The board has a range of penalties it imposes for subsequent violations, including the revocation of a liquor license. According to Fred Moosally, the director of the Alcoholic Beverage Regulation Administration, there were 54 license suspensions in the District last year. (Not all of them were for selling alcohol to minors.)
Of course, not all teens binge or even drink. Burke said, “there are some kids out there who don’t drink or they don’t drink in excess.” Didone laments that “there is no champion for the sober student.” There is a trend on college campuses to offer the option of “sober dorms.” A number of schools have their own versions of Alcoholics Anonymous for students. Joining these programs is voluntary.
Didone is worried that the general community effort has lapsed. “Back in the 90s we had multiple coalitions among police and schools that focused on parents not to enable underage drinking. ” And today? “Now the coalitions are gone, and all those community groups have dissipated, and parents are back to hosting parties, facilitating and enabling and condoning it.”
A recent WUSA-TV st
ory about a liquor store in DC selling alcohol to underage teens, and the raid of a Bethesda teen party, caused a backlash against the reporter, Andrea McCarren. Some parents objected to their children being cited by police. McCarren said she and her own children were harassed for the reports, and Montgomery County police parked a cruiser outside their home for a night.

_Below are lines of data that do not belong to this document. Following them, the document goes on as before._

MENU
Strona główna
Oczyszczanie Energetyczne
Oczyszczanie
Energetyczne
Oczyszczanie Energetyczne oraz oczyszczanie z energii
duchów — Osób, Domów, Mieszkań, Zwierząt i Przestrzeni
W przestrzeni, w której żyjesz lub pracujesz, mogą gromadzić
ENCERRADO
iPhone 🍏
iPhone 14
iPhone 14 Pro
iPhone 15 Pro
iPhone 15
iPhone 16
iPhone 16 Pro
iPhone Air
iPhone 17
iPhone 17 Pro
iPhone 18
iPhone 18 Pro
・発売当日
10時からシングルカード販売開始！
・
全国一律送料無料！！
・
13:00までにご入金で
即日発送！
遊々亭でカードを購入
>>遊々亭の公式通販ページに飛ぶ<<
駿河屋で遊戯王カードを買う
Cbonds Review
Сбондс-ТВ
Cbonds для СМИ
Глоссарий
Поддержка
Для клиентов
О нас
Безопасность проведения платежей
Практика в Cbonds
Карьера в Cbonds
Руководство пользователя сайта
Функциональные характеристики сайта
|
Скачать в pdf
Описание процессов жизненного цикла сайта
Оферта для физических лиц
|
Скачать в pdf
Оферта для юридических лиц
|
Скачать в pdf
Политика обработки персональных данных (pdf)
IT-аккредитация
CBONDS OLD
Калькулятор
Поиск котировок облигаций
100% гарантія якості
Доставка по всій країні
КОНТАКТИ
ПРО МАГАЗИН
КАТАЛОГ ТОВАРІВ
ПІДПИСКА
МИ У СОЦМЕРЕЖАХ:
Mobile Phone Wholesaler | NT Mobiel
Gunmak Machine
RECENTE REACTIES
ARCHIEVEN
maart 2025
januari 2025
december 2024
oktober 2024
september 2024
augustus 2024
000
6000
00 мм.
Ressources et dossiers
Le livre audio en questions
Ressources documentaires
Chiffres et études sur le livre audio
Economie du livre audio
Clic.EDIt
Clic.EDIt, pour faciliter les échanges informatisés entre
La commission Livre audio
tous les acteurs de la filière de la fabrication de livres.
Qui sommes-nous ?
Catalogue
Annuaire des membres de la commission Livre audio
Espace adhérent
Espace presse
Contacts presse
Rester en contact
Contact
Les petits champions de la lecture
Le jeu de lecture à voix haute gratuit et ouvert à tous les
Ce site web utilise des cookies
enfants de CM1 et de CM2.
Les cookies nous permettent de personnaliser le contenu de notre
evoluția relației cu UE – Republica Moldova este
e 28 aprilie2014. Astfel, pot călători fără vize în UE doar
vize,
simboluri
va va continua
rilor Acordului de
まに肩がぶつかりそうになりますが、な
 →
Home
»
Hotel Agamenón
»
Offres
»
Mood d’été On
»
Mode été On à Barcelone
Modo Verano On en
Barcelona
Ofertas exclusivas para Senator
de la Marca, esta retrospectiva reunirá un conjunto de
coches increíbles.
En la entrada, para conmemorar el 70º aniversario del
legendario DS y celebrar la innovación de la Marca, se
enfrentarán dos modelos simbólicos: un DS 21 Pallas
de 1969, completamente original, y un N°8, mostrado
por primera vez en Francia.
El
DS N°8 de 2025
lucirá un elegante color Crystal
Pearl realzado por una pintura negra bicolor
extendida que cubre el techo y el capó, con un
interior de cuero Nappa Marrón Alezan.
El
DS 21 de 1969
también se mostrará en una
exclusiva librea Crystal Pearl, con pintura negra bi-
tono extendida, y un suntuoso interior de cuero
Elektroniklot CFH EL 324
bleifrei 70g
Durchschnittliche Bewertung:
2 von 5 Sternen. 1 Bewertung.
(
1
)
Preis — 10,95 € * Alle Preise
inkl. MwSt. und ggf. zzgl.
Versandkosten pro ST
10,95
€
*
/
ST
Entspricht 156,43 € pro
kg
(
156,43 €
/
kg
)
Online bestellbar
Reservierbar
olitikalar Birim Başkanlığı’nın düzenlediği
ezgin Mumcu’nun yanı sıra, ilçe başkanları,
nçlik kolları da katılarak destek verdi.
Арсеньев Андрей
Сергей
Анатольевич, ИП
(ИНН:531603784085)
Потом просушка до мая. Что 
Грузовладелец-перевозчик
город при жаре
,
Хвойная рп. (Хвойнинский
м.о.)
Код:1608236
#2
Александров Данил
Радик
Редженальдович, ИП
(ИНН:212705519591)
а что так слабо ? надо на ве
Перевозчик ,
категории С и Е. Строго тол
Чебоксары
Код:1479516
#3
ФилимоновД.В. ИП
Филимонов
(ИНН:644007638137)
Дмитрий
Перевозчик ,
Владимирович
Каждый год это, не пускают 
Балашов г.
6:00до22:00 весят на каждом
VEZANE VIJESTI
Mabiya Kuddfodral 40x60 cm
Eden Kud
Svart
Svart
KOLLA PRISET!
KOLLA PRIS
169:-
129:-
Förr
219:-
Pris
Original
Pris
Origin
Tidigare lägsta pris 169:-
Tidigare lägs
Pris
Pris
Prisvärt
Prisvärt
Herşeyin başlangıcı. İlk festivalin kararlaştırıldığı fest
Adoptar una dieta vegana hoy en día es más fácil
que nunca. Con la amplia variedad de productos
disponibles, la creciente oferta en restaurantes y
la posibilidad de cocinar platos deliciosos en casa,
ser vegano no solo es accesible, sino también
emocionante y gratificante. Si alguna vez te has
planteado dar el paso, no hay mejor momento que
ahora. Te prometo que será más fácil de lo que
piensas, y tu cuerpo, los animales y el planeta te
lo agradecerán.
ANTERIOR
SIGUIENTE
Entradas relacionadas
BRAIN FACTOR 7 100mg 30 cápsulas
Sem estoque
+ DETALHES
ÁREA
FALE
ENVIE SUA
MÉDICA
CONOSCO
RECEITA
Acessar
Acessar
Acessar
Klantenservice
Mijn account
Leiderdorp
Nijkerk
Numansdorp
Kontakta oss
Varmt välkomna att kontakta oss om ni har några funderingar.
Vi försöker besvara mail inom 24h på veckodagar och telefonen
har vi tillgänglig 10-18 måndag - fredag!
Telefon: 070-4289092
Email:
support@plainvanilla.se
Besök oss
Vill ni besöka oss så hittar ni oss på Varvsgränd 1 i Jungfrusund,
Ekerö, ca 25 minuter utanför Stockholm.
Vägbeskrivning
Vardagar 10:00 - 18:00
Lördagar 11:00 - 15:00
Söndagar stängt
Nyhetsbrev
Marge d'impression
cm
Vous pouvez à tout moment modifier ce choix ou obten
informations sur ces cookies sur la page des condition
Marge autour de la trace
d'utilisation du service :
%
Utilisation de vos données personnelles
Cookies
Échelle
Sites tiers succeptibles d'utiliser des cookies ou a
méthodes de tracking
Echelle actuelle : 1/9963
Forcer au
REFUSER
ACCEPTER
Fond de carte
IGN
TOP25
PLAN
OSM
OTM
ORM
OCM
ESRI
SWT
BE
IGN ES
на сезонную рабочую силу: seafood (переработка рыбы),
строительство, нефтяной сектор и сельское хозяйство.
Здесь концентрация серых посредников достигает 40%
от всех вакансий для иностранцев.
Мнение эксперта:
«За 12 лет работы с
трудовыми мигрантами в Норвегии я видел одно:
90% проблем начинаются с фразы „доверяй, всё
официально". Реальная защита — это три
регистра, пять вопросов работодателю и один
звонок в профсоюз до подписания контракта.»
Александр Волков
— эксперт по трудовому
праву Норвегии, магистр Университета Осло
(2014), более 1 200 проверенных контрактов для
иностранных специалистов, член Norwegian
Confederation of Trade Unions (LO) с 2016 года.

The hard truth faced routinely by Didone and Burke are the numbers of teens who end up in peril due to alcohol abuse. “It causes kids to be in bad situations where they get injured and sometimes die,” said Didone. In Huguely’s case, the situation was murder. At his sentencing hearing Wednesday night, one of his defense lawyers, Rhonda Quagliana, said, “No person is the sum of the worst judgment he has ever made.”
It’s likely there are many parents in the Washington area, parents of teens and twenty-somethings, who watched the Charlottesville trial with some thought, some opinion, potentially even some dread. It can’t happen to us. Could it happen to us? It’s also likely they feel an overwhelming sadness. The president of UVA, Teresa Sullivan, said “a trial like this may bring a momentary sense of justice or retribution, but our judicial system can never restore to a family what it has lost.”